# retire to spain



## mal45 (Nov 6, 2009)

hi my name is marian my husband is jerry

we are retiring to spain in one year time and would like to hear froom eny one living in pinoso or encebras wont to no if it is the right place for us have been out to pinoso in may 210 and loved it i am a christian and would like to no where there is a church i no of the vinyard and would like to hear froom eny body how has been ther so i can make friends. i am a very social person and we booth wont to meet people.
marian gerry


----------



## dunmovin (Dec 19, 2008)

mal45 said:


> hi my name is marian my husband is jerry
> 
> we are retiring to spain in one year time and would like to hear froom eny one living in pinoso or encebras wont to no if it is the right place for us have been out to pinoso in may 210 and loved it i am a christian and would like to no where there is a church i no of the vinyard and would like to hear froom eny body how has been ther so i can make friends. i am a very social person and we booth wont to meet people.
> marian gerry


Without doubting your honesty, nor your education, nor typing skill....( everyone here knows I have a PhD intYpiNg errors) Asides that,you rchoice of location in this country is down to personal choice. 

there are many churches, all over the place(whichever place you choose)

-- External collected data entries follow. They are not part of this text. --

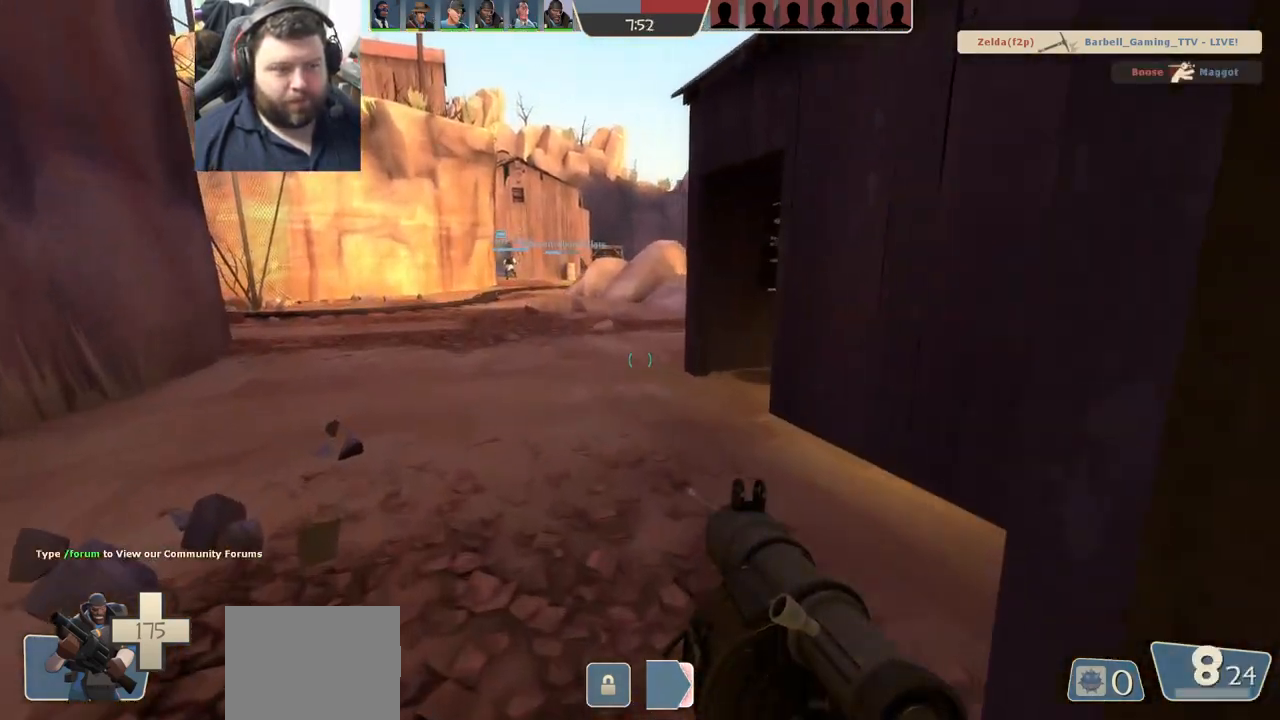
{"buttons": [], "left_stick": "up-right", "right_stick": "center", "events": [[217, "R2", "down"], [283, "right_stick", "left"], [333, "right_stick", "up-left"], [467, "R2", "up"], [467, "right_stick", "center"], [483, "left_stick", "up-right"]]}
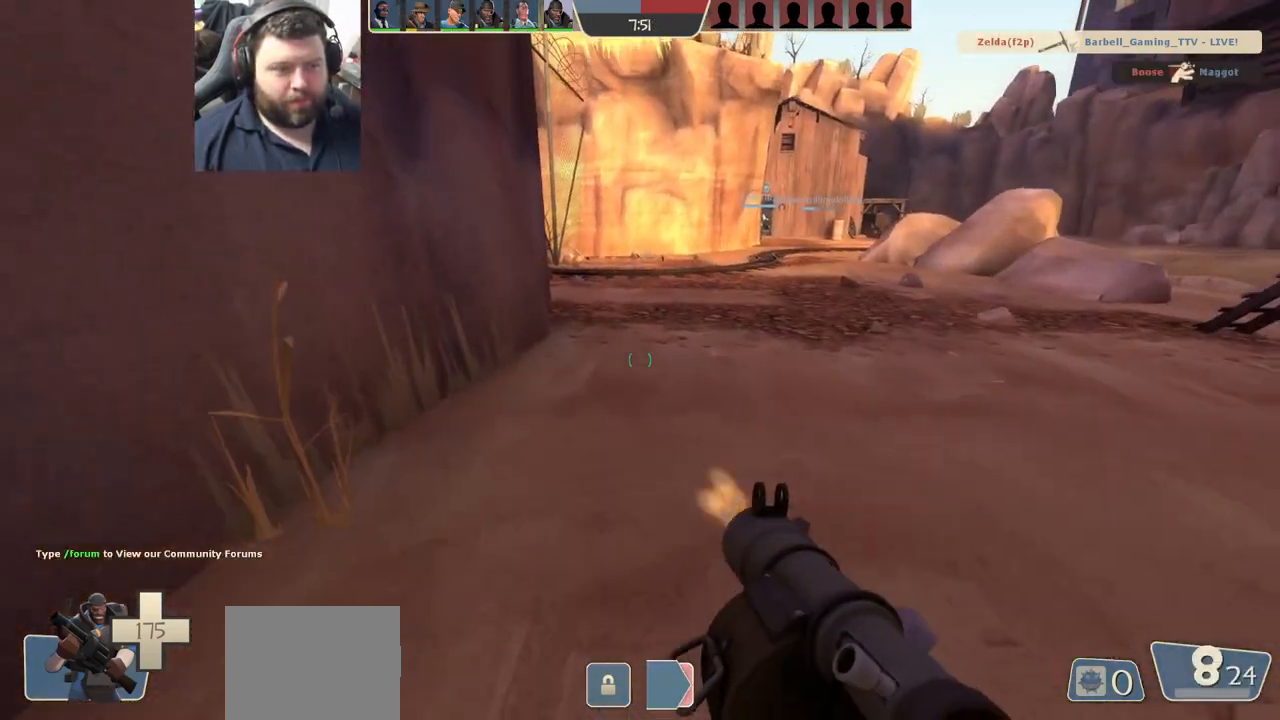
{"buttons": [], "left_stick": "up", "right_stick": "right", "events": [[150, "right_stick", "right"], [200, "left_stick", "up"], [267, "right_stick", "center"], [450, "right_stick", "right"]]}
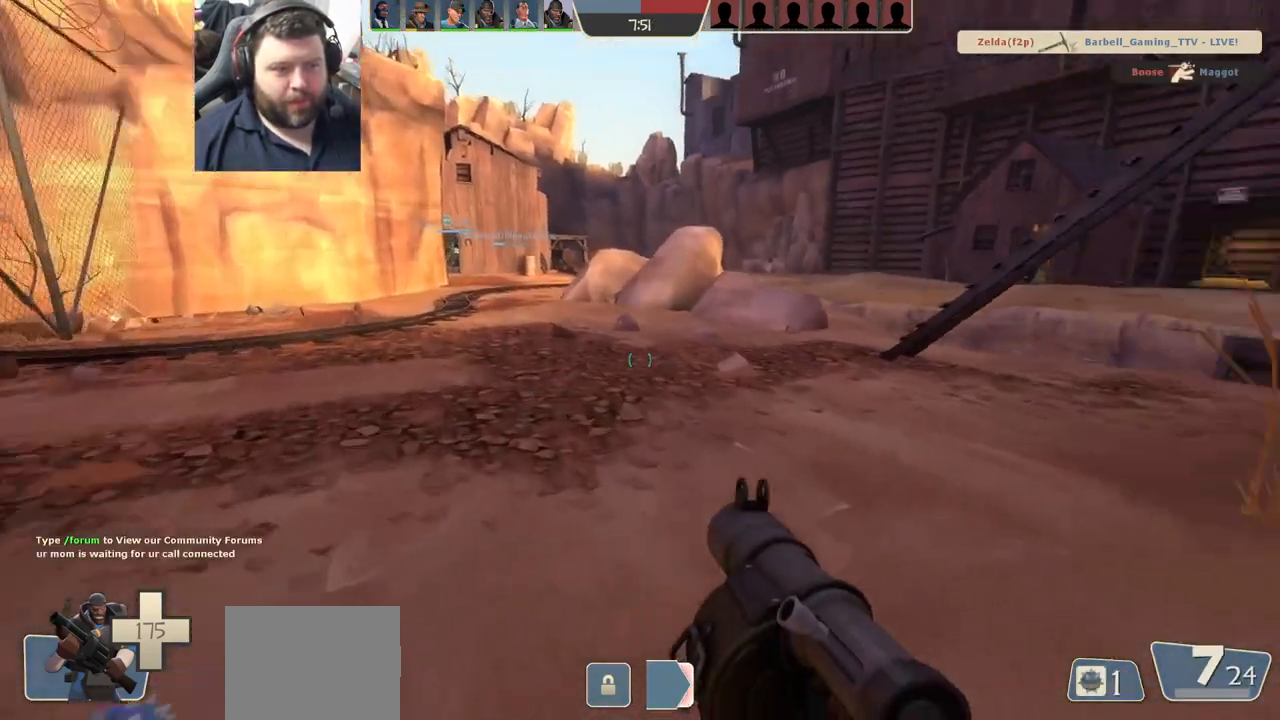
{"buttons": ["CROSS", "L2"], "left_stick": "up", "right_stick": "center", "events": [[67, "right_stick", "center"], [300, "CROSS", "down"], [317, "L2", "down"]]}
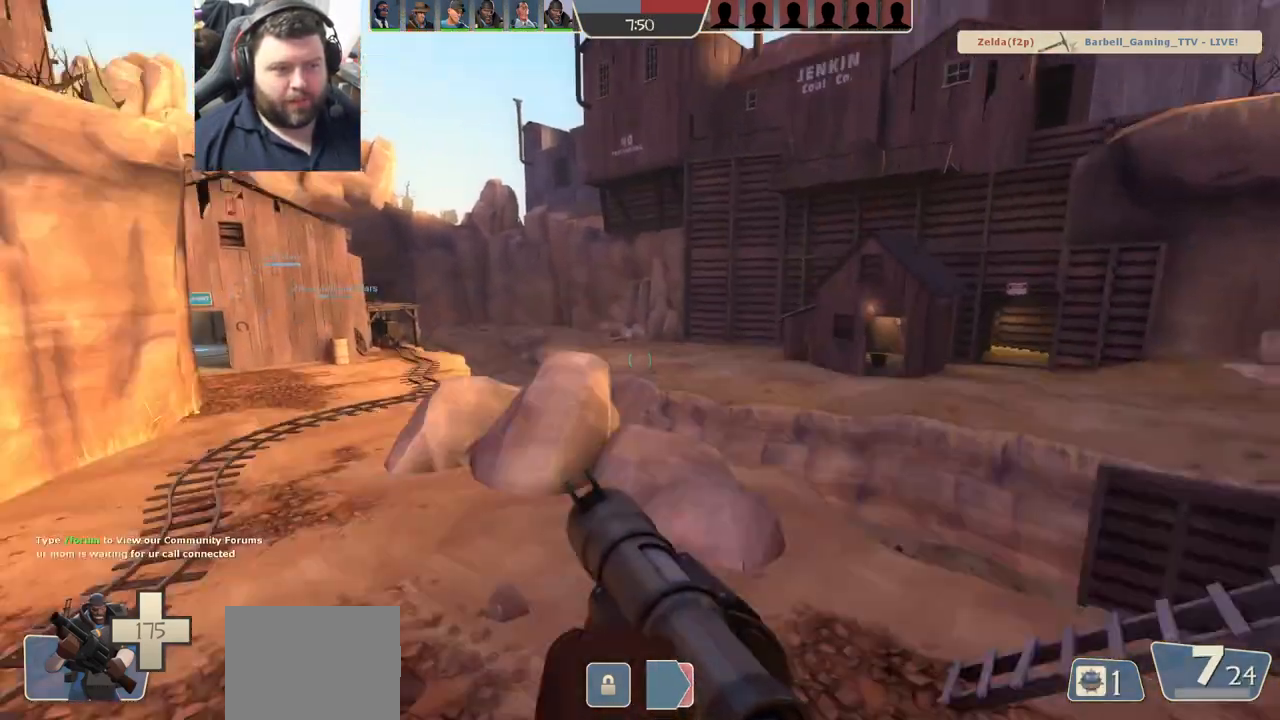
{"buttons": [], "left_stick": "up", "right_stick": "center", "events": [[17, "L2", "up"], [33, "CROSS", "up"]]}
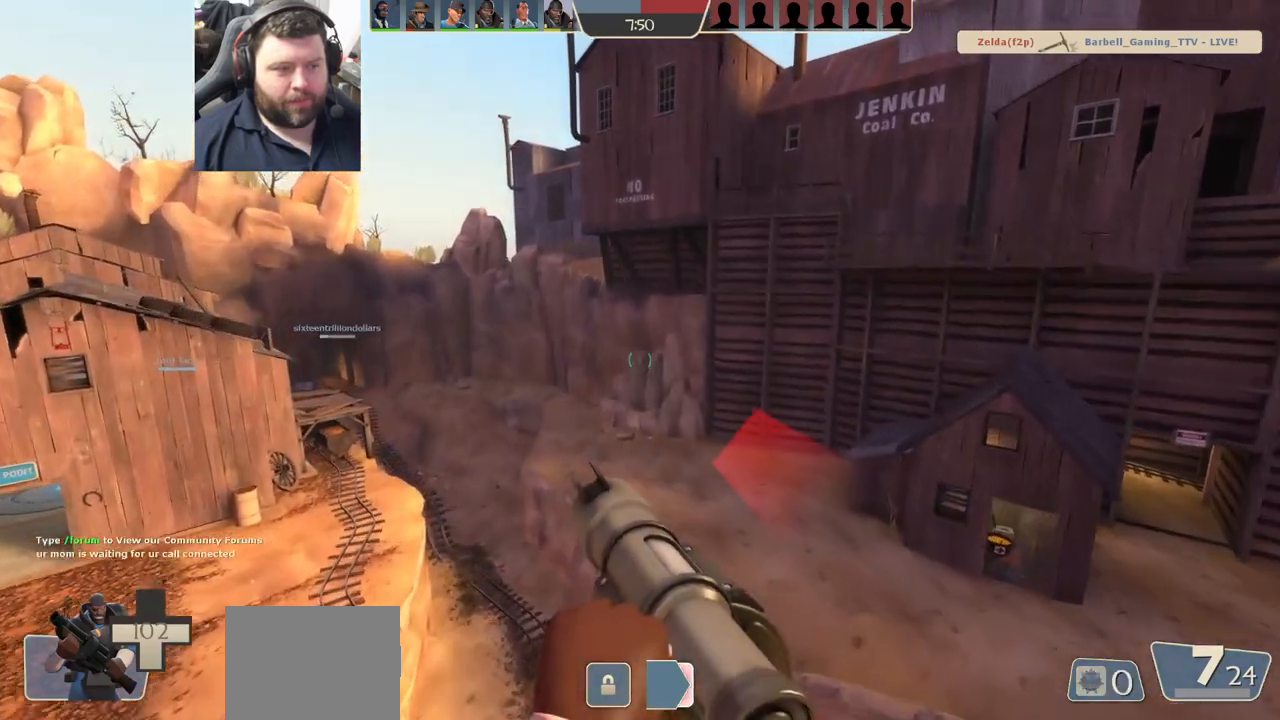
{"buttons": [], "left_stick": "up", "right_stick": "center", "events": [[417, "L1", "down"], [500, "L1", "up"]]}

Just don't...please don't, decide to come here on the basis of a 14day hol in 2010, where it was nice.... before you done the research of what living here involves. For 1st time expatsit can be a dream, but it so easily turns into a nightmare. be wary


----------



## Stravinsky (Aug 12, 2007)

dunmovin said:


> Without doubting your honesty, nor your education, nor typing skill....( everyone here knows I have a PhD intYpiNg errors) Asides that,you rchoice of location in this country is down to personal choice.
> 
> there are many churches, all over the place(whichever place you choose)
> 
> ...


According to past posts they have been there three tiimes


----------



## jojo (Sep 20, 2007)

mal45 said:


> hi my name is marian my husband is jerry
> 
> we are retiring to spain in one year time and would like to hear froom eny one living in pinoso or encebras wont to no if it is the right place for us have been out to pinoso in may 210 and loved it i am a christian and would like to no where there is a church i no of the vinyard and would like to hear froom eny body how has been ther so i can make friends. i am a very social person and we booth wont to meet people.
> marian gerry



You need to come over for a few visits. That way you can learn about the area, find the church, the bar, the shops and meet some of the people and make friends that way. 

Jo xxx


----------



## djfwells (Sep 28, 2009)

Another consideration you may need to think about - and one that I know is important to many retirees moving here to Spain is Healthcare.
Although your say you are retired, you don't say if you are entitled to Free State Healthcare here in Spain or not. Please do not automatically assume that this will be handed to you on a plate upon arrival. IF you are eligible for state healthcare there are certain procedures that you must follow, and this is something that catches a ew people on the hop. Please look into this and familiarise yourself with the process before you arrive here.


----------